さっそく九条から連絡が来た。LINEに通知。メッセージを読み込んだ。

「すぐにヤらせてくれる奴がいるかどうかは知りませんけど、パパ活をやってる女子なら普通にいるみたいです」

 すかさず返信する。

「誰が」
「ちょっと名前が分かんないんですよね。おハニーってハンドルネームみたいなんで」
「なんだそいつは」
「いや、パパ活って言ったらそれなりにリスクがあるから、本名は使わないってだけの話じゃないですかね。多分、買う方も本名なんて名乗らないでしょう」
「なるほど、そっちを辿っていけばいいわけか」
「え? なんです?」
「こっちの話だ。気にするな」

 LINEでのやり取りを終える。

 パパ活か。たしかに先生の言葉通りに売春というワードは使わないだろうな。大久保公園でやっているみたいな、「ホ別2ゴ」とか隠語を使っているはずだ。

 手掛かりを得たので大葉先生に情報を送る。

「どうやらパパ活って形で例の管理売春とやらが横行しているみたいです」
「分かりました。情報源を教えて頂戴」

 俺は九条とのやり取りで得た情報を渡す。面倒くさいので、さっきのやり取りをスクショにして送った。

「あら、安藤君はいまだに私を倒そうとしているの?」
「言葉の綾ってやつですよ。あんな風に倒されてすぐに大葉先生の指示で動いているなんて言ったら番長のメンツ丸つぶれでしょうよ」

 自分で送ってから「これ以上潰れるメンツがあるのか」と思ったが、それは考えないことにした。

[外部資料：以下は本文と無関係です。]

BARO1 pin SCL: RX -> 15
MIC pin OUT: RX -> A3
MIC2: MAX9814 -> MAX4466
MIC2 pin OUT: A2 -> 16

「偉いわね。この事件が解決したら童貞、卒業させてあげようか?」

 ナチュラルにそんなメッセージが来て、俺は「ヴッ……!」と変な声を出す。

 大葉キラは凶悪だが、誰が見ても圧倒的な美貌を持っている。そんな女から「童貞を卒業させてあげようか」なんて言われた日には俺だって「じゃあお願いします」と言いたくなる。

 だけど俺は知っている。先生は俺をからかっているだけだ。これで「ぜひお願いします」なんて返そうものなら、その画面はスクショになってツイッターであちこちに拡散されていくに違いない。

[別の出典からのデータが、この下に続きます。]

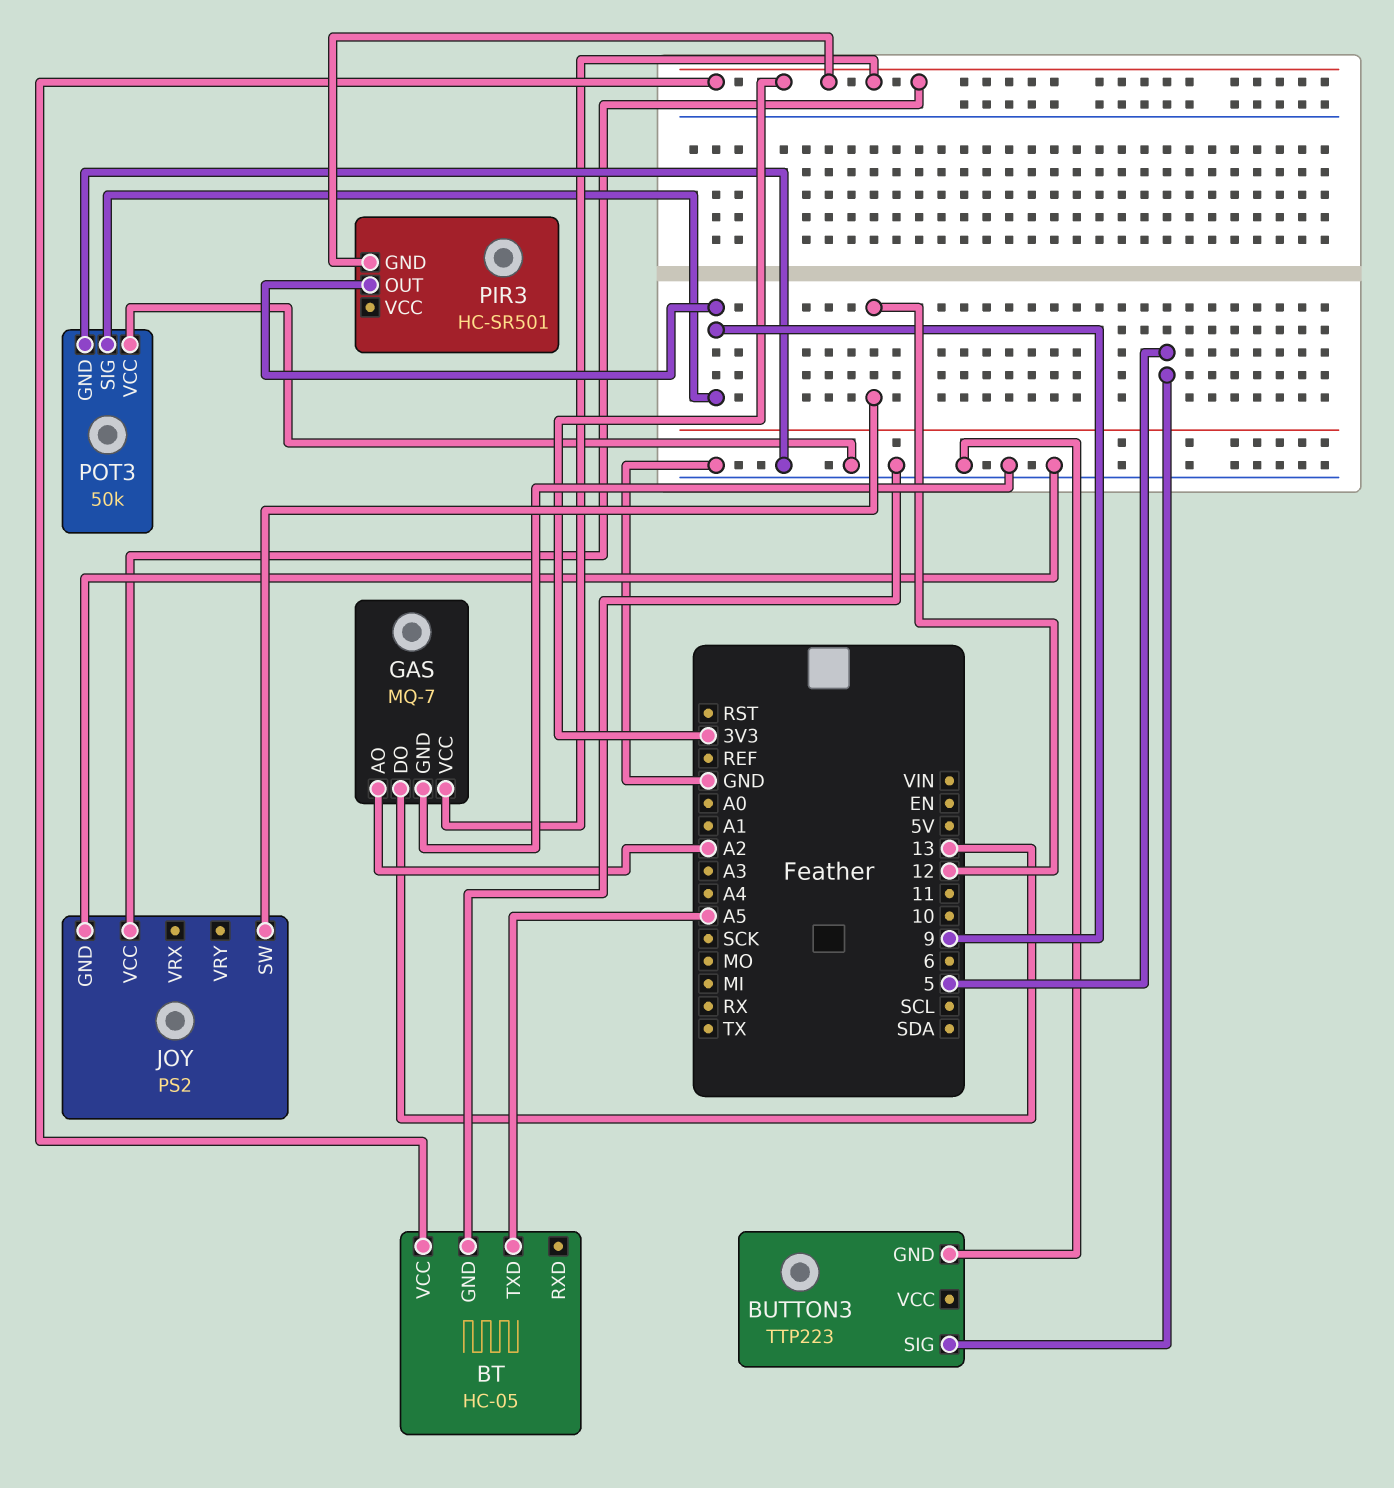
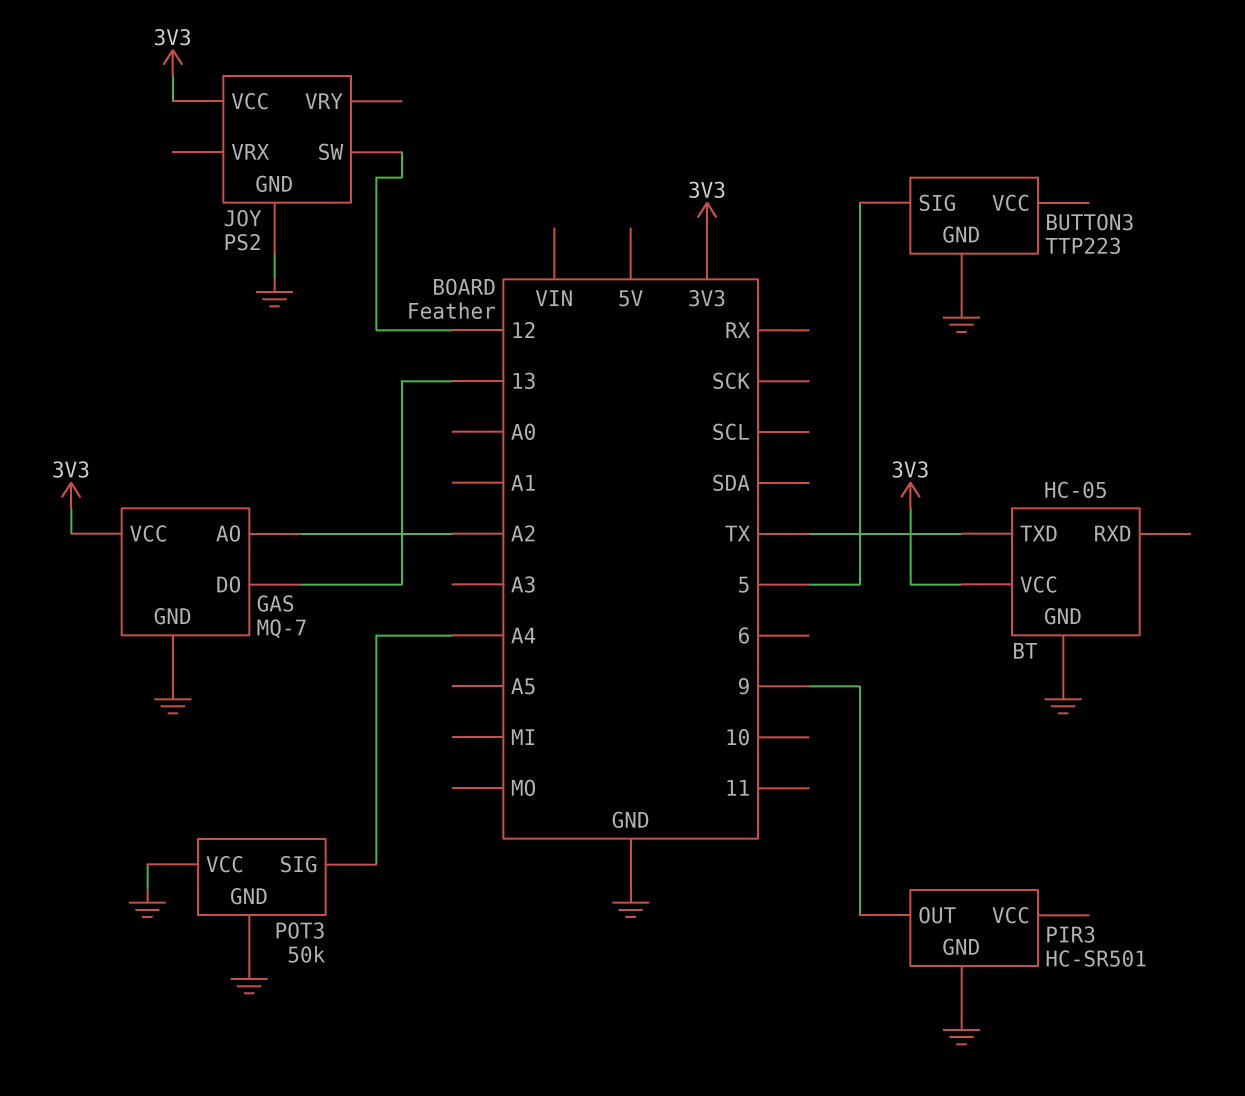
BT pin TXD: A5 -> TX
PIR3 pin GND: 3V3 -> GND
POT3 pin SIG: 9 -> A4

 いくらか被害妄想も入ったが、彼女のからかいはスルーして会話を進める。

「それで、これからどうするんですか?」
「手っ取り早く、おとり捜査というやつをやってみましょうか」

 また大葉先生が怖いことを言いはじめる。

「おとり捜査?」
「そう。女の子には『君を買うよ』って送って、現地でひっとらえるパターンね」
「鬼畜ですね」
「何言ってんの。警察に捕まるよりは私に捕まった方が怒られるだけで済むんだからずっとマシでしょう」

 俺、殴り倒されたけどな……とは思ったけど言わない。

「とにかく、あなたは待っていなさい。後は私がうまくやるから」

 それだけ言って、先生は強制的にやり取りを終わらせた。おそらくどうやって犯人をシバき上げるのか絵図を描いているのだろう。

 管理売春にパパ活か。日本オワタとか言われても仕方がないよなあ、と俺は他人事のように物思いに耽っていた。

 今のうちに寝ておこう。なんとなしに、本能がそうした方がいいと言っていた。